If your are ok with the DR plan to be logs in the format of journal.gz, then yeah data roll or some custom rsync
By "system", I mostly mean splunk/the cluster.
We archive logs from several different groups to intermediate forwarders and finally to our splunk.
We have no insight into what others have, other than what they send via their intermediate forwarders.

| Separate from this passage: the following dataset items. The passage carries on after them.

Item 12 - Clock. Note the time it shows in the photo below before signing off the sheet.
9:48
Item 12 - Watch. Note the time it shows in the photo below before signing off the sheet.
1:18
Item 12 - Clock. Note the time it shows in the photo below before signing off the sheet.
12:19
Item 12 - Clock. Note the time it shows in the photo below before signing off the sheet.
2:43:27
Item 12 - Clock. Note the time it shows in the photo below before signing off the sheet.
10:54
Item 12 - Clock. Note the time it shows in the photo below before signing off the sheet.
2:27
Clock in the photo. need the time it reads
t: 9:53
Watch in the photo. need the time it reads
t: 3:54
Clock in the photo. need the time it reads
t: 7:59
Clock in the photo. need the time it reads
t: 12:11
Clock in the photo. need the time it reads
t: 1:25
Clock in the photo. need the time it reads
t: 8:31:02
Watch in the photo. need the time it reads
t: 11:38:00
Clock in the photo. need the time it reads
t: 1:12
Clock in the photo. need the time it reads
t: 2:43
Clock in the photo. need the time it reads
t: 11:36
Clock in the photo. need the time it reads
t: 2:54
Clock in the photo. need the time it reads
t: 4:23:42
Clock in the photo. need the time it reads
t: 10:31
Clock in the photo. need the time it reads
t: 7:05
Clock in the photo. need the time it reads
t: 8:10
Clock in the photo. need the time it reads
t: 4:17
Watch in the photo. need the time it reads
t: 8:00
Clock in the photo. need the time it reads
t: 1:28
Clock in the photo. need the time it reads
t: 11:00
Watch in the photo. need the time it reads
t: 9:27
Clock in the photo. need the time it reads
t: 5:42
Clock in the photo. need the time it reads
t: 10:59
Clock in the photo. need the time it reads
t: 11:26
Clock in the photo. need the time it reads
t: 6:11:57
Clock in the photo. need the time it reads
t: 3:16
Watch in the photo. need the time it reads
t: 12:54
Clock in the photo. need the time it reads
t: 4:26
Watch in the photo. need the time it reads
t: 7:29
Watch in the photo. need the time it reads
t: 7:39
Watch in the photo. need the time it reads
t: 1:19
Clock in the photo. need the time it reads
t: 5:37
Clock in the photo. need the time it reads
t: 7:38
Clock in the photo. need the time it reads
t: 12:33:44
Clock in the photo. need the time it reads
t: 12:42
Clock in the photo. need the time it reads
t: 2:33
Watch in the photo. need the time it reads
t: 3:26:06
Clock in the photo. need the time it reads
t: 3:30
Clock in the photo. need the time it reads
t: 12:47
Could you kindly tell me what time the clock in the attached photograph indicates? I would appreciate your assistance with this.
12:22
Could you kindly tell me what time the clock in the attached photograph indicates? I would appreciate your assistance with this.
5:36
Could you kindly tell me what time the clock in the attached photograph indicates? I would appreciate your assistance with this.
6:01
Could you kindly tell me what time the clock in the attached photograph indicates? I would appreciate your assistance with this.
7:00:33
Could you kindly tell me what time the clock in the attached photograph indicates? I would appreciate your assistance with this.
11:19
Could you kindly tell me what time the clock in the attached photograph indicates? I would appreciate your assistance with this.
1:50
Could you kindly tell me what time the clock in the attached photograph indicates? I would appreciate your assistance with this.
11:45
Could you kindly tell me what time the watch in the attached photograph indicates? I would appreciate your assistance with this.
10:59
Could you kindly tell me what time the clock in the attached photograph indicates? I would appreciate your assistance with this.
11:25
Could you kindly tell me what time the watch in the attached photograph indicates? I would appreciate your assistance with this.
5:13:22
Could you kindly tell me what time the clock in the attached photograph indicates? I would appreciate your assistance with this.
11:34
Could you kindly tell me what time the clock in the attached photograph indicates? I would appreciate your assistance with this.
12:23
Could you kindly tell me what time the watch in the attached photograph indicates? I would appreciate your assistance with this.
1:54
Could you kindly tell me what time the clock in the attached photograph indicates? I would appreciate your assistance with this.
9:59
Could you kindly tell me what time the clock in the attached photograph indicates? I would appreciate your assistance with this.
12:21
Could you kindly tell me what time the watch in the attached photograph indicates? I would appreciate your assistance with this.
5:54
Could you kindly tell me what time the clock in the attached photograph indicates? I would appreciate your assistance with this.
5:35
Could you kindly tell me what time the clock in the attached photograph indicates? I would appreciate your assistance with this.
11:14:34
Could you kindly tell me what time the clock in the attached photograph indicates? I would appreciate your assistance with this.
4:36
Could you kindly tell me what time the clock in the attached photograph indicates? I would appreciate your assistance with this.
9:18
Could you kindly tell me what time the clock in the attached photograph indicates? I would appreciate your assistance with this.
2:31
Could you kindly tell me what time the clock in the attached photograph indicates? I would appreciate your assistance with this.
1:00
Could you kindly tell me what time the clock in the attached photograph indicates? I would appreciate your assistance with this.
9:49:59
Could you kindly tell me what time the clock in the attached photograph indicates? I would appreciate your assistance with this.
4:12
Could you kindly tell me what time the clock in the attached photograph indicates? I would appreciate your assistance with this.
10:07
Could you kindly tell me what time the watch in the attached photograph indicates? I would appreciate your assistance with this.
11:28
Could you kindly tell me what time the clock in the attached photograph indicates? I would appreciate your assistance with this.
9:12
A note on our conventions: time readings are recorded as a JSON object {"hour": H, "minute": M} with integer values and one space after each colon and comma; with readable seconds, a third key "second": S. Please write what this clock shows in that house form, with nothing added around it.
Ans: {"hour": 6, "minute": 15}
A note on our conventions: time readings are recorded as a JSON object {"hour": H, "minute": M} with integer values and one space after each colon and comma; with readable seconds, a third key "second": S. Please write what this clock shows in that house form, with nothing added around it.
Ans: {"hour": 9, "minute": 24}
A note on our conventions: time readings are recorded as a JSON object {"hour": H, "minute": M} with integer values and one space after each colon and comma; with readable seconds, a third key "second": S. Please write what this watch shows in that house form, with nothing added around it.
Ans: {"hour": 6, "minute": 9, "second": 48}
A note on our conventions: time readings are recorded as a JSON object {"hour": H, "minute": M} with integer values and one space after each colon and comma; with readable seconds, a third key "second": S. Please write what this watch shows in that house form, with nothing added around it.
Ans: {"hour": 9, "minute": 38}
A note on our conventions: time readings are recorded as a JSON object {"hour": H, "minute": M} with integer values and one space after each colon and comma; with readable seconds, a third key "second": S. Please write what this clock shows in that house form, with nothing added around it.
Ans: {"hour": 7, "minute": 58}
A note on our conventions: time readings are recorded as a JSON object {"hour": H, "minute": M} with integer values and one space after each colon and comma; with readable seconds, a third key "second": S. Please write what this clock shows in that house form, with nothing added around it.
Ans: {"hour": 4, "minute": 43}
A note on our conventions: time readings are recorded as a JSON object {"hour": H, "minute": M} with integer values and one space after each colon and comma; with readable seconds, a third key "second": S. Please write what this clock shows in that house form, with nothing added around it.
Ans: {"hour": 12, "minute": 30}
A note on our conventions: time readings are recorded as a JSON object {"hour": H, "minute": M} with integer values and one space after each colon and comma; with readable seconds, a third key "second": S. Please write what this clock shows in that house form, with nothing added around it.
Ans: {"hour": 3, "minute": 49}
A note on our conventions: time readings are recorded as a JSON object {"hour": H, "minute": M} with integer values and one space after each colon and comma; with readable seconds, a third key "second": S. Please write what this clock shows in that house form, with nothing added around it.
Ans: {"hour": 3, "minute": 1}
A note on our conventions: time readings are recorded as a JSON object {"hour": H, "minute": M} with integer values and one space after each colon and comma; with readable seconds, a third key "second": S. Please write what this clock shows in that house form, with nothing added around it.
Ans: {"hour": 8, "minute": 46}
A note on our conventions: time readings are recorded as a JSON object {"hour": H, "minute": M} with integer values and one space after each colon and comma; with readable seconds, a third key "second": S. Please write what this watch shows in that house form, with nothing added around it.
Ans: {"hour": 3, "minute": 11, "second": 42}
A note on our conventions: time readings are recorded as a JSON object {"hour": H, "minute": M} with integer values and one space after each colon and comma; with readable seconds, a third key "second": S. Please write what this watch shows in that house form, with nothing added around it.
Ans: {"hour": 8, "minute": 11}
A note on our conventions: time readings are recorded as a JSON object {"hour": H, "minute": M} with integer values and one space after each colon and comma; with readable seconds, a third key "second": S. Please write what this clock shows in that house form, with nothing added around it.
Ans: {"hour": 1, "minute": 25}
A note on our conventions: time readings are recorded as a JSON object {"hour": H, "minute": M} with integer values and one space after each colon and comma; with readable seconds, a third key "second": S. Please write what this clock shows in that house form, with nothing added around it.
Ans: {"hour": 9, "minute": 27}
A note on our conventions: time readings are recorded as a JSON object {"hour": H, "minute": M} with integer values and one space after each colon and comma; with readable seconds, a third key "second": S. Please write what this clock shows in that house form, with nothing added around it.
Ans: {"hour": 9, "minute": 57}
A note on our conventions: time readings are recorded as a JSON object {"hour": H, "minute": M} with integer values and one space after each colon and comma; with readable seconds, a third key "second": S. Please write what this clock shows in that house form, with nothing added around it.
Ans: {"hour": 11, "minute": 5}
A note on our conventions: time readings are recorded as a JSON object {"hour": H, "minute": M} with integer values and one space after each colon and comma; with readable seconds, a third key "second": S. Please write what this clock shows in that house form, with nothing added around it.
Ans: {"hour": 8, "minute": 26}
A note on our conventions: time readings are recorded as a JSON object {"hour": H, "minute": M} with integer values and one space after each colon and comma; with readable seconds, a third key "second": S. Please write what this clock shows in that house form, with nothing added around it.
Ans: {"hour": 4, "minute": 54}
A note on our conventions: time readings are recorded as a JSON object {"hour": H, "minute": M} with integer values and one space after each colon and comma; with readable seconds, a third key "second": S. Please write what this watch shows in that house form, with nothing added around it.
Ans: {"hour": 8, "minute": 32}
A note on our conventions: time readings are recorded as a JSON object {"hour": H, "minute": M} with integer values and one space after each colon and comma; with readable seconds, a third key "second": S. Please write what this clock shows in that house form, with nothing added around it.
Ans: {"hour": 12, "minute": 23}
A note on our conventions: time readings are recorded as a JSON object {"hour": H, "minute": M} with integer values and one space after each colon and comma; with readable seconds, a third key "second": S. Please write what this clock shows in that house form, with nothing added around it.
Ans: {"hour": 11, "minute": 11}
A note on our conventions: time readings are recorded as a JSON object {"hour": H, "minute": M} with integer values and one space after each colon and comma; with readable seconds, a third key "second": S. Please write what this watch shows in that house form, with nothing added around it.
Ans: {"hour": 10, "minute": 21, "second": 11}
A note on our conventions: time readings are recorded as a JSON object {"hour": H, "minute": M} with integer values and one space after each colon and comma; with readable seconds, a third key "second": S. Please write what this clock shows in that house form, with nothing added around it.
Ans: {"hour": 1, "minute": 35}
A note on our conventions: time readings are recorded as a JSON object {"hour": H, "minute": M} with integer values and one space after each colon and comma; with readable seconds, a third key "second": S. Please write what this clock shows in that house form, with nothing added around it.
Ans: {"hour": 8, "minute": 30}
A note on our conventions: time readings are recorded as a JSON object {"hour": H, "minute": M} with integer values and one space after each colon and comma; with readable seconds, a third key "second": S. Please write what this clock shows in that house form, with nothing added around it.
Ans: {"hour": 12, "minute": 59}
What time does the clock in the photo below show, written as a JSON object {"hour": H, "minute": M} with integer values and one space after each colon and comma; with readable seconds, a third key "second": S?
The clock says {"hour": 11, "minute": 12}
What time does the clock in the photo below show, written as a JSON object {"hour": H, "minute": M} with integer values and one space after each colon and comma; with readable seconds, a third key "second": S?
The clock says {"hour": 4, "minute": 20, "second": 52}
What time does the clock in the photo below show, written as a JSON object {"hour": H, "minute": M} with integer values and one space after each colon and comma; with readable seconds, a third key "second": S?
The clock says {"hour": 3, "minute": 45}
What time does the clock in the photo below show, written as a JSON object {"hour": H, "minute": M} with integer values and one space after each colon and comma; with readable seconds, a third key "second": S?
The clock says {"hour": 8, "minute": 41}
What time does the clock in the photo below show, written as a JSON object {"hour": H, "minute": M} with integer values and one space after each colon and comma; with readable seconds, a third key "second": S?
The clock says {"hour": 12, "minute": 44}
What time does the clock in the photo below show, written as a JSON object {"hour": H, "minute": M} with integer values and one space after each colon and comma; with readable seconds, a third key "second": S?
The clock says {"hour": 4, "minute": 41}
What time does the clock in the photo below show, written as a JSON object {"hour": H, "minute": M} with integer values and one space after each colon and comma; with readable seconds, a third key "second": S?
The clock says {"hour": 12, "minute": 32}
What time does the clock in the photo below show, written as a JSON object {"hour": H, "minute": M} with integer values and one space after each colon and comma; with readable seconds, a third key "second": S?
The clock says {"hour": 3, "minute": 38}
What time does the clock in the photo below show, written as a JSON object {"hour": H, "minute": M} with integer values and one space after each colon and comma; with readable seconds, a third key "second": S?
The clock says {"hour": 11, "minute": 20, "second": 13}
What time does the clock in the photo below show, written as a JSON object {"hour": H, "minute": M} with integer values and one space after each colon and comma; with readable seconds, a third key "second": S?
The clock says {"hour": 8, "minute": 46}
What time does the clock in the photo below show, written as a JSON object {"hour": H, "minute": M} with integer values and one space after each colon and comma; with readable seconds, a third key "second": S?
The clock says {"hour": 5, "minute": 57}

so you are ok with it being in the journal.gz splunk proprietary format in the archive? if so, rsync or data roll
I believe that just the journal.gz should be fine. It is a small file, has all of the data i would need to make it searchable again, and can be copied off with no impacts if i wait until it is warm. Splitting to warm+frozen simultaneously would be more fun, but I shall make do.
Thank you for your help here.
Well if you can swing an HDFS or S3 interface data roll technically gives u warm + frozen(archive)!
Any time!
Good on ya for dilligently planjing for the worst!
I don't think there is any native way to do this. You might have to write a custom script, at regular interval, which will sync warm buckets (default location: $SPLUNK_HOME/var/lib/splunk/<<IndexName>>/db
and starts with db_
) to your frozen location, may be rsync it.
I was aiming to use frozen to keep my storage size down -- it seems frozen buckets are significantly smaller than warm with the extra files removed.